### TASK TO CARRY OUT
Every line below needs to be transcribed without alteration, and no image may be carried over.
^^^^^^^^^^^^^^^^
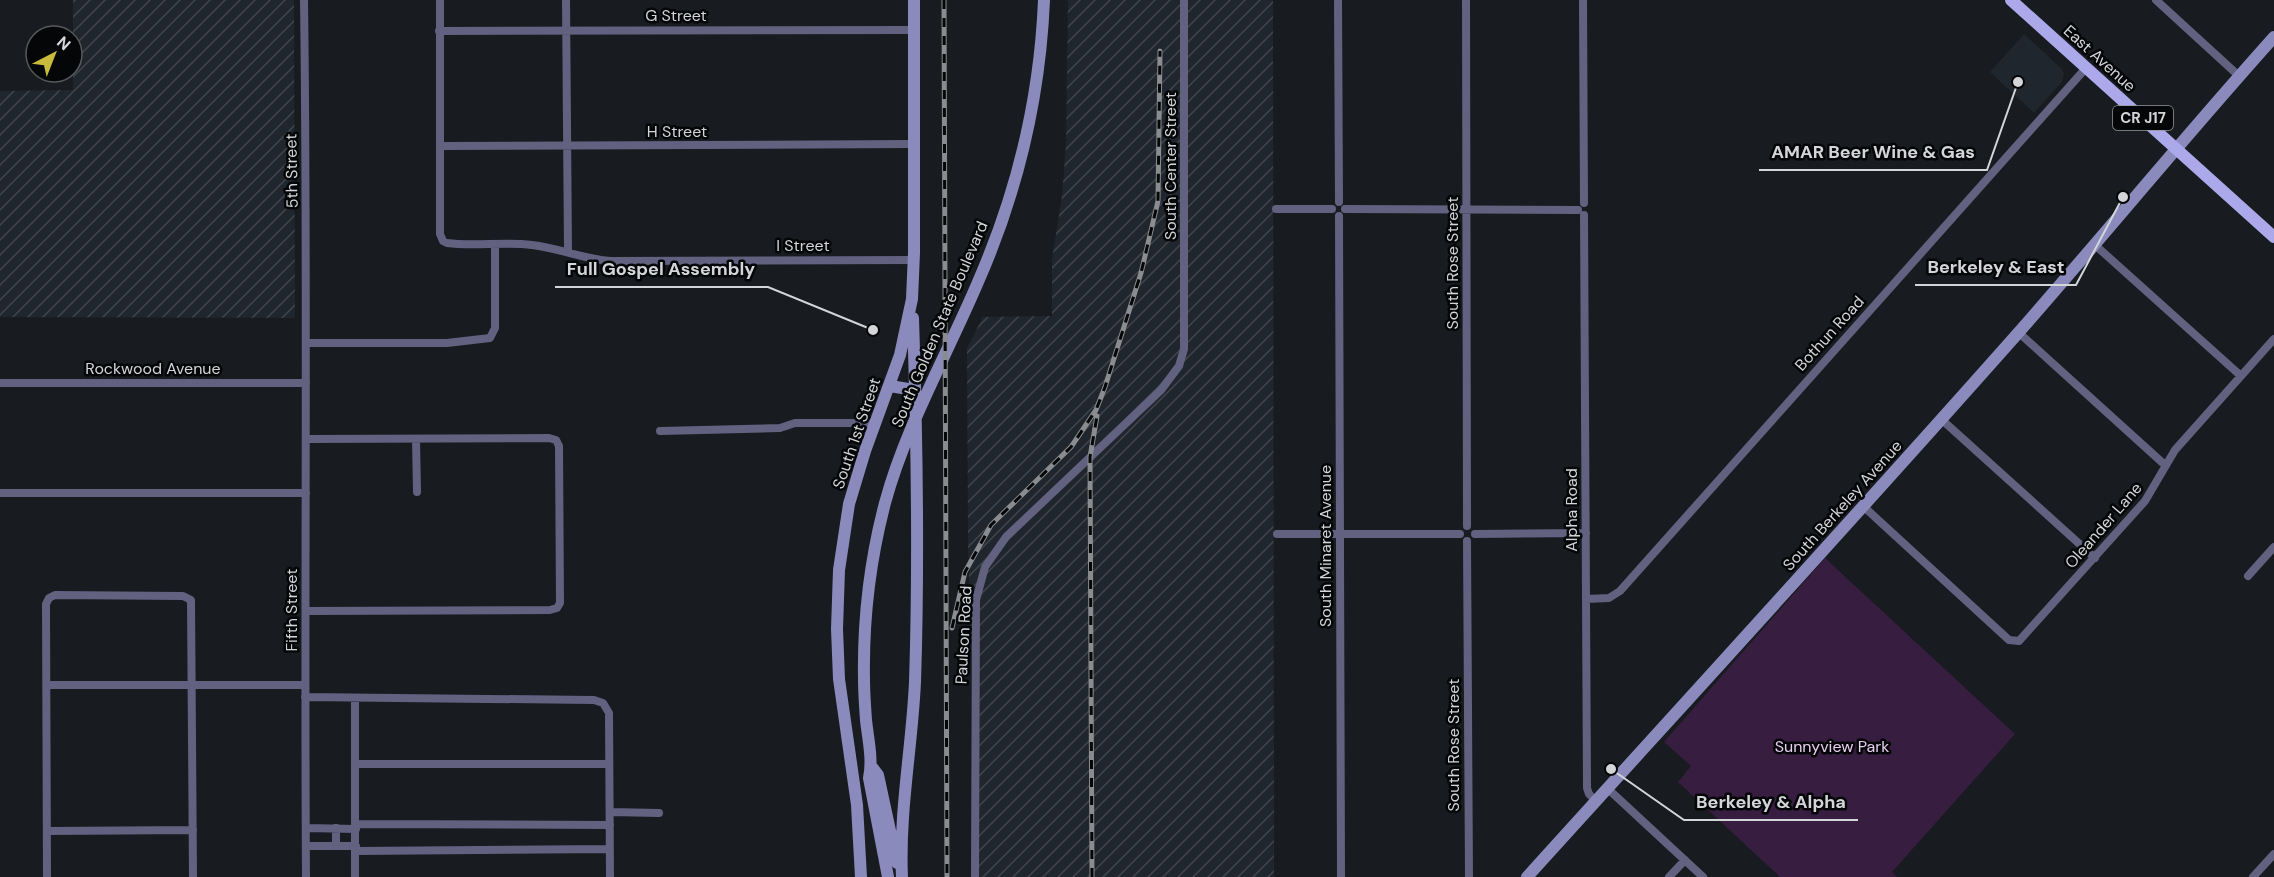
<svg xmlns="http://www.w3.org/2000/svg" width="2274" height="877" font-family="'DM Sans',sans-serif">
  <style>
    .built { fill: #20262e }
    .industrial { fill: url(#industrial-furrows) }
    .green { fill: #371d40 }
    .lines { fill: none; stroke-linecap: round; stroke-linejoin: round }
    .street { stroke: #626180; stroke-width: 8 }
    .secondary { stroke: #8b8abc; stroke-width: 12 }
    .primary { stroke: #aba9ea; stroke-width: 12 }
    .rail-casing { stroke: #8a8c8f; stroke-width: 5 }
    .rail { stroke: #050607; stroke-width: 3; stroke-dasharray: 9; stroke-linecap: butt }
    .labels { text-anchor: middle; stroke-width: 5; stroke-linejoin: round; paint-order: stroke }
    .shield { fill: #050607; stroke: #959799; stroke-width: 1.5 }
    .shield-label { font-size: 15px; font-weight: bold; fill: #d3d5d8 }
    .street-label { font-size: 16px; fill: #d3d5d8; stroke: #050607 }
    .park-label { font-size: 16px; fill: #e9cff3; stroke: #050607 }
    .leader { fill: none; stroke: #d3d5d8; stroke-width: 2 }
    .callout-dot { fill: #d3d5d8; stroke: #050607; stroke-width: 2 }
    .callout-label { font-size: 18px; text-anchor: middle; font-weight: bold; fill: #d3d5d8; stroke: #050607; stroke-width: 5; stroke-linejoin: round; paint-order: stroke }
  </style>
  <defs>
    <pattern id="industrial-furrows" width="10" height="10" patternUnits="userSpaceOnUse" patternTransform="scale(1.5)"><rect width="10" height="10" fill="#20262e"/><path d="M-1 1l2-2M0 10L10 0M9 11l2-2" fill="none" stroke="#40454c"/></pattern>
  </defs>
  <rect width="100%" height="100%" fill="#181b1f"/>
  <path class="built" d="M2024,34L2061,68L2064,73L2062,82L2034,113L1990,72Z"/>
  <path class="industrial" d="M73,0H294L295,318L0,317V91L73,90Z
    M1068,0H1273L1274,877H979L968,547L967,348L983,317L1052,316V259L1062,196L1066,145Z"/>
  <path class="green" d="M1825,558L2015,734L1892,872L1897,877H1780L1678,782L1691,766L1664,742Z"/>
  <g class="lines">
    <path class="street" d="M304,0C308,292 304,585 306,877
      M440,0V234L443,241L447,243C475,247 504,241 532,245C559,248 583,259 610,261L914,260
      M566,0L568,252
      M1338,0L1339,202
      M1466,0L1467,526
      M1583,0L1584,203
      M2156,0L2239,76
      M439,31L913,30
      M440,146L914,144
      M1276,209H1332
      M1345,209L1578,210
      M1584,215L1587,788L1589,794L1596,801
      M1339,216L1341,877
      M2095,245L2241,376
      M2018,332L2165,465
      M307,343H447L490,338L495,328V244
      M0,383H306
      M1941,419L2095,558
      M660,431L780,428L795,423H876
      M416,439L417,492
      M0,493H306
      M1863,506L2009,640L2019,641L2145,501L2175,450L2274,339
      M1277,534H1460
      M1475,534L1586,533
      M1467,541L1469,877
      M2248,576L2274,547
      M1586,599L1609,598L1620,591L2086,68
      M306,611L550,610L557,608L560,603L559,446L556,440L549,438L306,439
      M47,685H305
      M305,697L594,700L603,703L609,713L610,877
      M355,698V877
      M356,764H609
      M1607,788L1703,877
      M610,812L659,813
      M356,824L610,825
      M306,828L356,829
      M336,828V846
      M47,831L193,830
      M306,846H356
      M356,851L610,849
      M47,877L46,604L49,598L55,595L183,596L191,600L193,877
      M975,877L976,600L985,567L1006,537L1161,390L1179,366L1184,349V0
      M1669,877L1685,860
      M2253,877L2274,854"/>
    <path class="secondary" d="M890,386L908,389L915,398
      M871,766L878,775L897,863
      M861,877L857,805L839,679L837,629L839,570L849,504L865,451L900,355L912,299L914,253V0
      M888,877L869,778C873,759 868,739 866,720C865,706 864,692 864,679C863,620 870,560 885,503C906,426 947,355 978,282C1017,193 1040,97 1044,0
      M902,877C899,812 912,747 915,682C919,561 917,439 913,318
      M1527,877C1691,696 1857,515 2019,332C2105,234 2187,134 2274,37"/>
    <path class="primary" d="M2011,0L2274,237"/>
    <g class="rail-casing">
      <path id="rail" d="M944,0L947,877
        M952,628L965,572L991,525L1071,447L1096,410L1105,387L1141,273L1158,201L1160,51
        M1092,877L1090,457L1097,416"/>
    </g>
    <use href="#rail" class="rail"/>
  </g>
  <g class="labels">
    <rect class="shield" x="2113" y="106" width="60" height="24" rx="4.5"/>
    <g class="shield-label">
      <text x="2143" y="123">CR J17</text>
    </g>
    <g class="street-label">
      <text x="676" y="21">G Street</text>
      <text transform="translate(2100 58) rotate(42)" y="6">East Avenue</text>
      <text x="677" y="137">H Street</text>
      <text transform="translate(1170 166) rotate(-90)" y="6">South Center Street</text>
      <text transform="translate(291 171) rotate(-91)" y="6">5th Street</text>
      <text x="803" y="251">I Street</text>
      <text transform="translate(1452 263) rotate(-90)" y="6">South Rose Street</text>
      <text transform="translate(939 324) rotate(-67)" y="6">South Golden State Boulevard</text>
      <text transform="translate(1829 333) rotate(-48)" y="6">Bothun Road</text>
      <text x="153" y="374">Rockwood Avenue</text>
      <text transform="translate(856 433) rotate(-71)" y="6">South 1st Street</text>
      <text transform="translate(1842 505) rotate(-48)" y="6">South Berkeley Avenue</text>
      <text transform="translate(1571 510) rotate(-90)" y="6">Alpha Road</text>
      <text transform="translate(2103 525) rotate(-49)" y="6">Oleander Lane</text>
      <text transform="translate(1325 546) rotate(-90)" y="6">South Minaret Avenue</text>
      <text transform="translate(291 610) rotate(-90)" y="6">Fifth Street</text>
      <text transform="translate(963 635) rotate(-87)" y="6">Paulson Road</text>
      <text transform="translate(1453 745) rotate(-90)" y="6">South Rose Street</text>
    </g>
    <g class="park-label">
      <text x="1832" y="752">Sunnyview Park</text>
    </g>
  </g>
  <path class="leader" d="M2018 82L1987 170H1759M2123 197L2076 285H1915M873 330L768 287H555M1611 769L1684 820H1858"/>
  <g class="callout-dot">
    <circle cx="2018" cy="82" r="6"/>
    <circle cx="2123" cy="197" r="6"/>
    <circle cx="873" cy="330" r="6"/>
    <circle cx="1611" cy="769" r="6"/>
  </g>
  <g class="callout-label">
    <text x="1873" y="158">AMAR Beer Wine &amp; Gas</text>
    <text x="1996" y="273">Berkeley &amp; East</text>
    <text x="661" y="275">Full Gospel Assembly</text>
    <text x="1771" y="808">Berkeley &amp; Alpha</text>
  </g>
  <g transform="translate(54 54) rotate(42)"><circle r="28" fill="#050607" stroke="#57595b" stroke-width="1.5"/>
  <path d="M0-4.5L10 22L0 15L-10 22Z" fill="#c8bb3b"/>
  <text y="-9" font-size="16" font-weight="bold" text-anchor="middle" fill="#d3d5d8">N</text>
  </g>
</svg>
^^^^^^^^^^^^^^^^
### EXERCISE RESPONSE
<svg xmlns="http://www.w3.org/2000/svg" width="2274" height="877" font-family="'DM Sans',sans-serif">
  <style>
    .built { fill: #20262e }
    .industrial { fill: url(#industrial-furrows) }
    .green { fill: #371d40 }
    .lines { fill: none; stroke-linecap: round; stroke-linejoin: round }
    .street { stroke: #626180; stroke-width: 8 }
    .secondary { stroke: #8b8abc; stroke-width: 12 }
    .primary { stroke: #aba9ea; stroke-width: 12 }
    .rail-casing { stroke: #8a8c8f; stroke-width: 5 }
    .rail { stroke: #050607; stroke-width: 3; stroke-dasharray: 9; stroke-linecap: butt }
    .labels { text-anchor: middle; stroke-width: 5; stroke-linejoin: round; paint-order: stroke }
    .shield { fill: #050607; stroke: #959799; stroke-width: 1.5 }
    .shield-label { font-size: 15px; font-weight: bold; fill: #d3d5d8 }
    .street-label { font-size: 16px; fill: #d3d5d8; stroke: #050607 }
    .park-label { font-size: 16px; fill: #e9cff3; stroke: #050607 }
    .leader { fill: none; stroke: #d3d5d8; stroke-width: 2 }
    .callout-dot { fill: #d3d5d8; stroke: #050607; stroke-width: 2 }
    .callout-label { font-size: 18px; text-anchor: middle; font-weight: bold; fill: #d3d5d8; stroke: #050607; stroke-width: 5; stroke-linejoin: round; paint-order: stroke }
  </style>
  <defs>
    <pattern id="industrial-furrows" width="10" height="10" patternUnits="userSpaceOnUse" patternTransform="scale(1.5)"><rect width="10" height="10" fill="#20262e"/><path d="M-1 1l2-2M0 10L10 0M9 11l2-2" fill="none" stroke="#40454c"/></pattern>
  </defs>
  <rect width="100%" height="100%" fill="#181b1f"/>
  <path class="built" d="M2024,34L2061,68L2064,73L2062,82L2034,113L1990,72Z"/>
  <path class="industrial" d="M73,0H294L295,318L0,317V91L73,90Z
    M1068,0H1273L1274,877H979L968,547L967,348L983,317L1052,316V259L1062,196L1066,145Z"/>
  <path class="green" d="M1825,558L2015,734L1892,872L1897,877H1780L1678,782L1691,766L1664,742Z"/>
  <g class="lines">
    <path class="street" d="M304,0C308,292 304,585 306,877
      M440,0V234L443,241L447,243C475,247 504,241 532,245C559,248 583,259 610,261L914,260
      M566,0L568,252
      M1338,0L1339,202
      M1466,0L1467,526
      M1583,0L1584,203
      M2156,0L2239,76
      M439,31L913,30
      M440,146L914,144
      M1276,209H1332
      M1345,209L1578,210
      M1584,215L1587,788L1589,794L1596,801
      M1339,216L1341,877
      M2095,245L2241,376
      M2018,332L2165,465
      M307,343H447L490,338L495,328V244
      M0,383H306
      M1941,419L2095,558
      M660,431L780,428L795,423H876
      M416,439L417,492
      M0,493H306
      M1863,506L2009,640L2019,641L2145,501L2175,450L2274,339
      M1277,534H1460
      M1475,534L1586,533
      M1467,541L1469,877
      M2248,576L2274,547
      M1586,599L1609,598L1620,591L2086,68
      M306,611L550,610L557,608L560,603L559,446L556,440L549,438L306,439
      M47,685H305
      M305,697L594,700L603,703L609,713L610,877
      M355,698V877
      M356,764H609
      M1607,788L1703,877
      M610,812L659,813
      M356,824L610,825
      M306,828L356,829
      M336,828V846
      M47,831L193,830
      M306,846H356
      M356,851L610,849
      M47,877L46,604L49,598L55,595L183,596L191,600L193,877
      M975,877L976,600L985,567L1006,537L1161,390L1179,366L1184,349V0
      M1669,877L1685,860
      M2253,877L2274,854"/>
    <path class="secondary" d="M890,386L908,389L915,398
      M871,766L878,775L897,863
      M861,877L857,805L839,679L837,629L839,570L849,504L865,451L900,355L912,299L914,253V0
      M888,877L869,778C873,759 868,739 866,720C865,706 864,692 864,679C863,620 870,560 885,503C906,426 947,355 978,282C1017,193 1040,97 1044,0
      M902,877C899,812 912,747 915,682C919,561 917,439 913,318
      M1527,877C1691,696 1857,515 2019,332C2105,234 2187,134 2274,37"/>
    <path class="primary" d="M2011,0L2274,237"/>
    <g class="rail-casing">
      <path id="rail" d="M944,0L947,877
        M952,628L965,572L991,525L1071,447L1096,410L1105,387L1141,273L1158,201L1160,51
        M1092,877L1090,457L1097,416"/>
    </g>
    <use href="#rail" class="rail"/>
  </g>
  <g class="labels">
    <rect class="shield" x="2113" y="106" width="60" height="24" rx="4.5"/>
    <g class="shield-label">
      <text x="2143" y="123">CR J17</text>
    </g>
    <g class="street-label">
      <text x="676" y="21">G Street</text>
      <text transform="translate(2100 58) rotate(42)" y="6">East Avenue</text>
      <text x="677" y="137">H Street</text>
      <text transform="translate(1170 166) rotate(-90)" y="6">South Center Street</text>
      <text transform="translate(291 171) rotate(-91)" y="6">5th Street</text>
      <text x="803" y="251">I Street</text>
      <text transform="translate(1452 263) rotate(-90)" y="6">South Rose Street</text>
      <text transform="translate(939 324) rotate(-67)" y="6">South Golden State Boulevard</text>
      <text transform="translate(1829 333) rotate(-48)" y="6">Bothun Road</text>
      <text x="153" y="374">Rockwood Avenue</text>
      <text transform="translate(856 433) rotate(-71)" y="6">South 1st Street</text>
      <text transform="translate(1842 505) rotate(-48)" y="6">South Berkeley Avenue</text>
      <text transform="translate(1571 510) rotate(-90)" y="6">Alpha Road</text>
      <text transform="translate(2103 525) rotate(-49)" y="6">Oleander Lane</text>
      <text transform="translate(1325 546) rotate(-90)" y="6">South Minaret Avenue</text>
      <text transform="translate(291 610) rotate(-90)" y="6">Fifth Street</text>
      <text transform="translate(963 635) rotate(-87)" y="6">Paulson Road</text>
      <text transform="translate(1453 745) rotate(-90)" y="6">South Rose Street</text>
    </g>
    <g class="park-label">
      <text x="1832" y="752">Sunnyview Park</text>
    </g>
  </g>
  <path class="leader" d="M2018 82L1987 170H1759M2123 197L2076 285H1915M873 330L768 287H555M1611 769L1684 820H1858"/>
  <g class="callout-dot">
    <circle cx="2018" cy="82" r="6"/>
    <circle cx="2123" cy="197" r="6"/>
    <circle cx="873" cy="330" r="6"/>
    <circle cx="1611" cy="769" r="6"/>
  </g>
  <g class="callout-label">
    <text x="1873" y="158">AMAR Beer Wine &amp; Gas</text>
    <text x="1996" y="273">Berkeley &amp; East</text>
    <text x="661" y="275">Full Gospel Assembly</text>
    <text x="1771" y="808">Berkeley &amp; Alpha</text>
  </g>
  <g transform="translate(54 54) rotate(42)"><circle r="28" fill="#050607" stroke="#57595b" stroke-width="1.5"/>
  <path d="M0-4.5L10 22L0 15L-10 22Z" fill="#c8bb3b"/>
  <text y="-9" font-size="16" font-weight="bold" text-anchor="middle" fill="#d3d5d8">N</text>
  </g>
</svg>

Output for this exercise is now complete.